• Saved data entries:
============================================================

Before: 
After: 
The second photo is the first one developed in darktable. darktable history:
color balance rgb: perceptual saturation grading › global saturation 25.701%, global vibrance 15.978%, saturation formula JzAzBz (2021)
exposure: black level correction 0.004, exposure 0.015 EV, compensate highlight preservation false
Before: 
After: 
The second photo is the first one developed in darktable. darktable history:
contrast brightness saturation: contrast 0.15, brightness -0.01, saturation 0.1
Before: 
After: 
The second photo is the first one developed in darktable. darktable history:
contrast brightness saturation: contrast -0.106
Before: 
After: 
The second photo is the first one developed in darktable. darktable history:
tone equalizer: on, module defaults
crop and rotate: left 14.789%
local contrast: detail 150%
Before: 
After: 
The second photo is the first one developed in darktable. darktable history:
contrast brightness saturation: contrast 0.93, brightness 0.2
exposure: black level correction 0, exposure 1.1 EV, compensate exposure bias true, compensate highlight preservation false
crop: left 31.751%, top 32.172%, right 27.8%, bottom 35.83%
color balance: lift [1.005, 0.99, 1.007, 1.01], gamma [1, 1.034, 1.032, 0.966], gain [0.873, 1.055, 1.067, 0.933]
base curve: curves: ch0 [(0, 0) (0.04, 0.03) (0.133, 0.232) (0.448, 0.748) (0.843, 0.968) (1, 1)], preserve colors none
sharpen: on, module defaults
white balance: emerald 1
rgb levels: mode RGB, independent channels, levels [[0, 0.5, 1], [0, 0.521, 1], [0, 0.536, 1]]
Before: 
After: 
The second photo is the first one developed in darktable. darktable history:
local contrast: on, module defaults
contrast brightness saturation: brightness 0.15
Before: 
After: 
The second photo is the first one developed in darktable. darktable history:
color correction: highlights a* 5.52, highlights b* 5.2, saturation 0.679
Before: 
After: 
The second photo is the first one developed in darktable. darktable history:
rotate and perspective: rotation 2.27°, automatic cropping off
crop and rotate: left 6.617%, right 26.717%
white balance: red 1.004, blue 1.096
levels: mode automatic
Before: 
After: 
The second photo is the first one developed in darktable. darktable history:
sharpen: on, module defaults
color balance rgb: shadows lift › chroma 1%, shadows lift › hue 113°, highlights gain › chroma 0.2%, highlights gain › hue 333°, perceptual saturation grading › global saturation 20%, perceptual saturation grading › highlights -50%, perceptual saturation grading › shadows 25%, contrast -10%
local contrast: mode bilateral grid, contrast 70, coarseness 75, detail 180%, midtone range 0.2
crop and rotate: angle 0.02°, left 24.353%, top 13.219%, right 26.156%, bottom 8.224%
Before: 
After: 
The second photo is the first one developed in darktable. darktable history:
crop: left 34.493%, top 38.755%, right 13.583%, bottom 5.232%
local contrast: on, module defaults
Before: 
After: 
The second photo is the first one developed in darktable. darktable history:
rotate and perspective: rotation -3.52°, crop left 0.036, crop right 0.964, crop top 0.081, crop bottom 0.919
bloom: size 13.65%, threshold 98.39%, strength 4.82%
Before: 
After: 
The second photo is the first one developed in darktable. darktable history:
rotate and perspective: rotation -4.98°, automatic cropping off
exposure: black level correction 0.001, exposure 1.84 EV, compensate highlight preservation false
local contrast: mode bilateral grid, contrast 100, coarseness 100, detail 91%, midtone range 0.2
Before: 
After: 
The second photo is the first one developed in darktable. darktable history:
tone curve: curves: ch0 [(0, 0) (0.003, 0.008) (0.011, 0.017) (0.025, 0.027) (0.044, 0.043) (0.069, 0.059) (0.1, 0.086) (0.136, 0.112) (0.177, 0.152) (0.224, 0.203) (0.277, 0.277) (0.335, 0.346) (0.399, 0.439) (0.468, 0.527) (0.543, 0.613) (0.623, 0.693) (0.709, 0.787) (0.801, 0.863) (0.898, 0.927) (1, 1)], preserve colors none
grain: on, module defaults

============================================================

• Written request: Copy out every line of the listing above without altering anything.

• Exercise answer:
Before: 
After: 
The second photo is the first one developed in darktable. darktable history:
color balance rgb: perceptual saturation grading › global saturation 25.701%, global vibrance 15.978%, saturation formula JzAzBz (2021)
exposure: black level correction 0.004, exposure 0.015 EV, compensate highlight preservation false
Before: 
After: 
The second photo is the first one developed in darktable. darktable history:
contrast brightness saturation: contrast 0.15, brightness -0.01, saturation 0.1
Before: 
After: 
The second photo is the first one developed in darktable. darktable history:
contrast brightness saturation: contrast -0.106
Before: 
After: 
The second photo is the first one developed in darktable. darktable history:
tone equalizer: on, module defaults
crop and rotate: left 14.789%
local contrast: detail 150%
Before: 
After: 
The second photo is the first one developed in darktable. darktable history:
contrast brightness saturation: contrast 0.93, brightness 0.2
exposure: black level correction 0, exposure 1.1 EV, compensate exposure bias true, compensate highlight preservation false
crop: left 31.751%, top 32.172%, right 27.8%, bottom 35.83%
color balance: lift [1.005, 0.99, 1.007, 1.01], gamma [1, 1.034, 1.032, 0.966], gain [0.873, 1.055, 1.067, 0.933]
base curve: curves: ch0 [(0, 0) (0.04, 0.03) (0.133, 0.232) (0.448, 0.748) (0.843, 0.968) (1, 1)], preserve colors none
sharpen: on, module defaults
white balance: emerald 1
rgb levels: mode RGB, independent channels, levels [[0, 0.5, 1], [0, 0.521, 1], [0, 0.536, 1]]
Before: 
After: 
The second photo is the first one developed in darktable. darktable history:
local contrast: on, module defaults
contrast brightness saturation: brightness 0.15
Before: 
After: 
The second photo is the first one developed in darktable. darktable history:
color correction: highlights a* 5.52, highlights b* 5.2, saturation 0.679
Before: 
After: 
The second photo is the first one developed in darktable. darktable history:
rotate and perspective: rotation 2.27°, automatic cropping off
crop and rotate: left 6.617%, right 26.717%
white balance: red 1.004, blue 1.096
levels: mode automatic
Before: 
After: 
The second photo is the first one developed in darktable. darktable history:
sharpen: on, module defaults
color balance rgb: shadows lift › chroma 1%, shadows lift › hue 113°, highlights gain › chroma 0.2%, highlights gain › hue 333°, perceptual saturation grading › global saturation 20%, perceptual saturation grading › highlights -50%, perceptual saturation grading › shadows 25%, contrast -10%
local contrast: mode bilateral grid, contrast 70, coarseness 75, detail 180%, midtone range 0.2
crop and rotate: angle 0.02°, left 24.353%, top 13.219%, right 26.156%, bottom 8.224%
Before: 
After: 
The second photo is the first one developed in darktable. darktable history:
crop: left 34.493%, top 38.755%, right 13.583%, bottom 5.232%
local contrast: on, module defaults
Before: 
After: 
The second photo is the first one developed in darktable. darktable history:
rotate and perspective: rotation -3.52°, crop left 0.036, crop right 0.964, crop top 0.081, crop bottom 0.919
bloom: size 13.65%, threshold 98.39%, strength 4.82%
Before: 
After: 
The second photo is the first one developed in darktable. darktable history:
rotate and perspective: rotation -4.98°, automatic cropping off
exposure: black level correction 0.001, exposure 1.84 EV, compensate highlight preservation false
local contrast: mode bilateral grid, contrast 100, coarseness 100, detail 91%, midtone range 0.2
Before: 
After: 
The second photo is the first one developed in darktable. darktable history:
tone curve: curves: ch0 [(0, 0) (0.003, 0.008) (0.011, 0.017) (0.025, 0.027) (0.044, 0.043) (0.069, 0.059) (0.1, 0.086) (0.136, 0.112) (0.177, 0.152) (0.224, 0.203) (0.277, 0.277) (0.335, 0.346) (0.399, 0.439) (0.468, 0.527) (0.543, 0.613) (0.623, 0.693) (0.709, 0.787) (0.801, 0.863) (0.898, 0.927) (1, 1)], preserve colors none
grain: on, module defaults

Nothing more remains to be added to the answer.